Source: Worldometers. 

Like in many other countries Germany's second wave has grown larger than its first in some respects, with new infections detected and declared each day having more-than doubled on those seen in the prior outbreak.

The effect has been to almost double the total German infection count in the space of a month, with 479,621 instances of infection known of on October 28, up from 288,618 on September 28. Daily deaths have increased from 11 to 96 in that time but remain below the peaks seen during the initial outbreak. 

Chancellor Angela Merkel cited in a press conference on Wednesday, the speed at which the virus is spreading as an important driver of the decision to again force some businesses to close, which is a major curveball for a German economy that's yet to recover from the earlier more draconian shutdown. 

“The current measures are likely to signal the seriousness of the health situation and thus also intensify the precautionary behaviour of households. What is more, rising infections rates in Europe and the US could dampen demand for German export goods," Schneider says. "With weaker economic momentum now expected in 2020 Q4, the carryover effect for 2021 will be significantly reduced. Moreover, it cannot be ruled out that we will experience another / extended lockdown in the first months of 2021."

Source: Worldometers. 

Germany’s economy already contracted by -9.7% in the second-quarter and is forecast by Deutsche Bank to shrink -5.6% for 2020 overall, although this latter expectation is hinged on the assumption that Deutsche's forecast for a third-quarter rebound of +6% is too low.

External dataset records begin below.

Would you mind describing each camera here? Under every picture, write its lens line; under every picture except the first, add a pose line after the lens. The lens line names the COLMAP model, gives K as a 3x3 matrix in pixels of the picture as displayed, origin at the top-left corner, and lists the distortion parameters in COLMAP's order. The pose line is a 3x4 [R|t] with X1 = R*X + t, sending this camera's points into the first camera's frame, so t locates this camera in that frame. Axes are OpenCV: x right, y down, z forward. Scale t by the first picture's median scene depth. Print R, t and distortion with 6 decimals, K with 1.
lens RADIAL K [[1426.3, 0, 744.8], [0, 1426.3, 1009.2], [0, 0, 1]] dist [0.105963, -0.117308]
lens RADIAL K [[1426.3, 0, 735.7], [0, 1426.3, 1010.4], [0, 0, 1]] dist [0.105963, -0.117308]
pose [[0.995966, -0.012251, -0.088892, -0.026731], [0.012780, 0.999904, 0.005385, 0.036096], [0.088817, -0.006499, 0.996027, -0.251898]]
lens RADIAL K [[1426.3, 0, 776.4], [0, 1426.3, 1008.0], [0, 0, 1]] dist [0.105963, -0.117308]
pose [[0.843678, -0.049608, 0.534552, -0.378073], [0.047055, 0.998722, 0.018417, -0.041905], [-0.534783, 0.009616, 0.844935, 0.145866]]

It could be too low, given that consensus expects Germany to rebound +7.3% when last quarter's numbers are announced at 07:00 on Friday, but this and the anticipated -0.5% decline for the current quarter assume that new restrictions won't be enhanced or prolonged beyond month-end. That's exactly what happened in the initial shutdown.

Back in March, business closures and confinements to homes were first intended to last for as little as two weeks in some states as well as other European countries, but were quickly extended in duration. If this happens again, the bill for the damage will grow larger.

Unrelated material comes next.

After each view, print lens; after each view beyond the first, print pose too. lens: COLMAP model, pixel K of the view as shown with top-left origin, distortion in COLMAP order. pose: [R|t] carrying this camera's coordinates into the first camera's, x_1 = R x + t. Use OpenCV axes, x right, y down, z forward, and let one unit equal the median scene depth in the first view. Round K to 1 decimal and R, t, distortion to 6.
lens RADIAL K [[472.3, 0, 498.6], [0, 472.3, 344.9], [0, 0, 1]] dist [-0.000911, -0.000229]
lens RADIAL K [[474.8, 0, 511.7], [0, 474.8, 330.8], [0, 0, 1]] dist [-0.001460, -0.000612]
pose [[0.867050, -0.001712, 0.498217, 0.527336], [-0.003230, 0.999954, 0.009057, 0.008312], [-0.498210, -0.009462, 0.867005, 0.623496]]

“It looks like winter will see persistent restrictions across Europe. We project a 0.1%Q fall in euro area GDP over 4Q20 and a weak 1Q21, with downside risks if the restrictions persist or become more stringent. We expect further policy support,at the national fiscal level as announced today in France and Germany,and from the ECB, who we expect to ease again in December," says Jacob Nell, an economist at Morgan Stanley

Source: Eurostat. 

Meanwhile, restrictions have been tightened elsewhere in Europe too with President Emmanuel Macron also announcing on Wednesday that France will return to ‘lockdown’ for at least the November month. That means the Eurozone’s two largest economies have now joined its third and fourth largest, Spain and Italy, in taking themselves partially offline at a crucial point for the bloc’s economic recovery. 

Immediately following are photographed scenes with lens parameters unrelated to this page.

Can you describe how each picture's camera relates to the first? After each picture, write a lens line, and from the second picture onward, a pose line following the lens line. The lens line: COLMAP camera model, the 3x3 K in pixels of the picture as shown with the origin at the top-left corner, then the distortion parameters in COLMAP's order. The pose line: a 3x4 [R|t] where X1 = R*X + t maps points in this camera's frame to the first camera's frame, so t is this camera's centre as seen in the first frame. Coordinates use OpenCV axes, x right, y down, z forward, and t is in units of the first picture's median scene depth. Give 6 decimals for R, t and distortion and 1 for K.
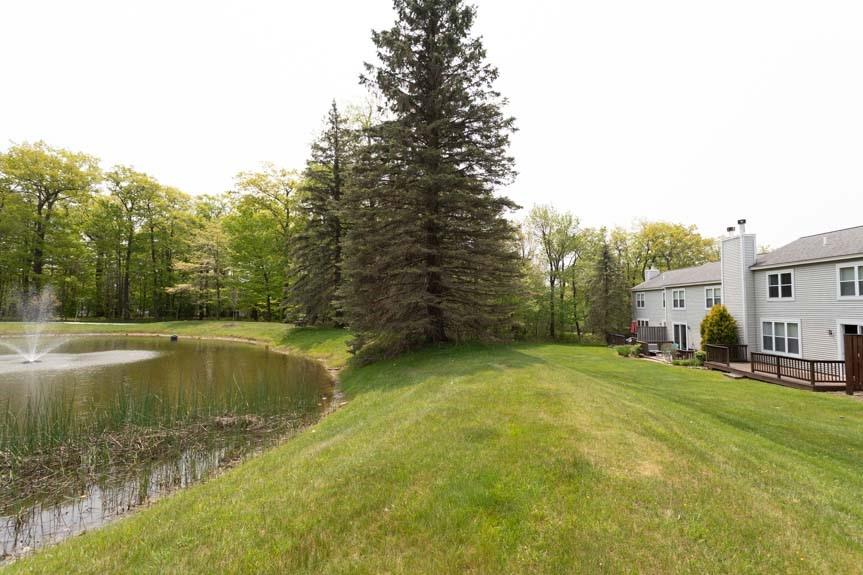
lens RADIAL K [[407.8, 0, 432.4], [0, 407.8, 287.8], [0, 0, 1]] dist [0.005596, 0.002705]
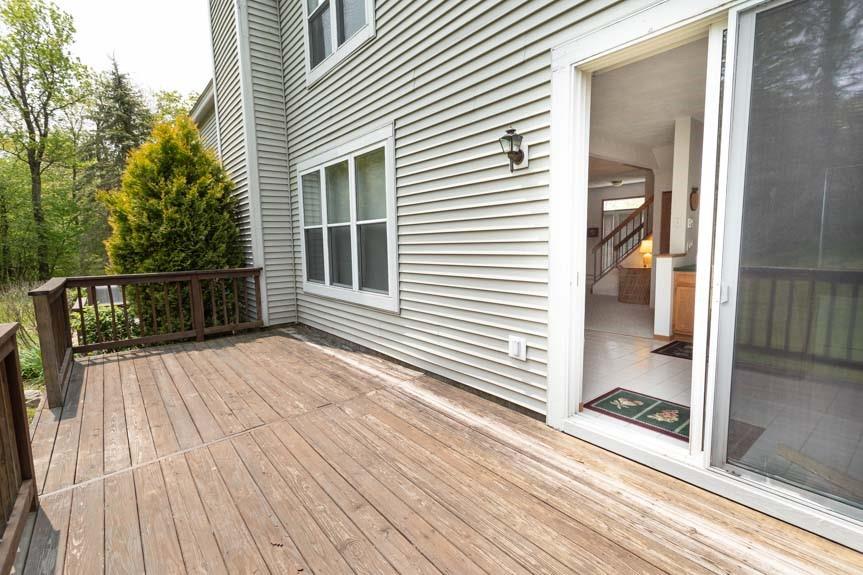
lens RADIAL K [[407.8, 0, 433.4], [0, 407.8, 288.5], [0, 0, 1]] dist [0.005596, 0.002705]
pose [[0.756118, -0.094668, 0.647552, 0.684937], [-0.004893, 0.988637, 0.150246, 0.112500], [-0.654417, -0.116772, 0.747063, 0.731323]]
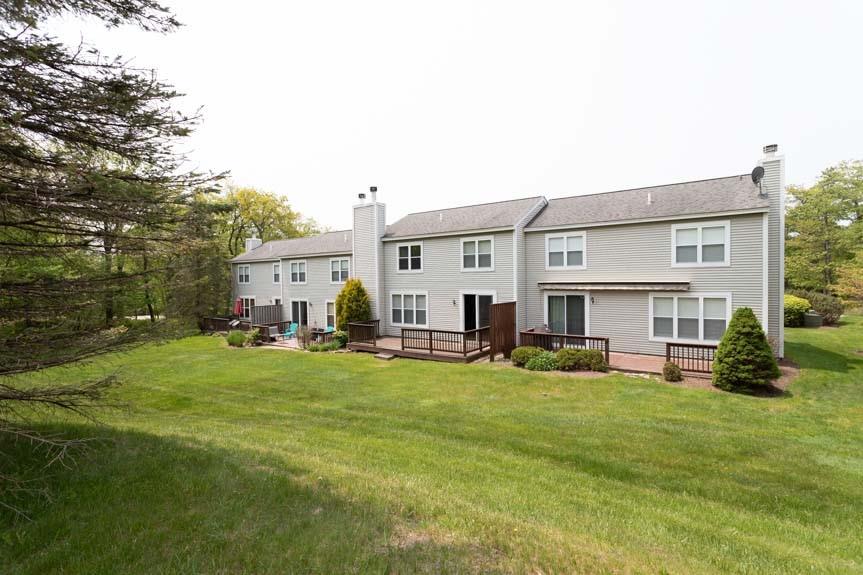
lens RADIAL K [[407.8, 0, 432.2], [0, 407.8, 283.8], [0, 0, 1]] dist [0.005596, 0.002705]
pose [[0.547716, -0.009657, 0.836609, 0.046653], [-0.027498, 0.999185, 0.029536, 0.025637], [-0.836212, -0.039183, 0.547004, 0.386474]]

Eurozone GDP fell by a much larger -11.8% during the second quarter, although consensus expects that data due for release on Friday will reveal a rebound of around 9.4%. But with the bloc's four largest economies back in a partial form of 'lockdown' midway through the final quarter while smaller economies also tighten up restrictions on activity, a pending final quarter contraction also threatens the outlook for next year. 

This week's shutdowns are a threat to Europe's perceived leadership position in the transatlantic growth race. Europe's economies including those in the UK are closing down again as Americans prepare to head to the polls on November 03 to vote in a landmark election, considerations of which may have kept state level governors and authorities from following suit in the U.S., despite it also seeing a sharp rise in new infections. 

"Belgium looks to have the health care system under most strain,and further restrictions look likely to be announced on Friday," Nell says. "Further measures in Italy and the Netherlands also look possible. More hopefully, cases in Ireland, which imposed a similar partial lockdown a week ago, with non-essential retail and leisure/hospitality closed, seem to be edging lower."

Above: Second quarter GDP changes for Euro area, EU and U.S. Source: Eurostat.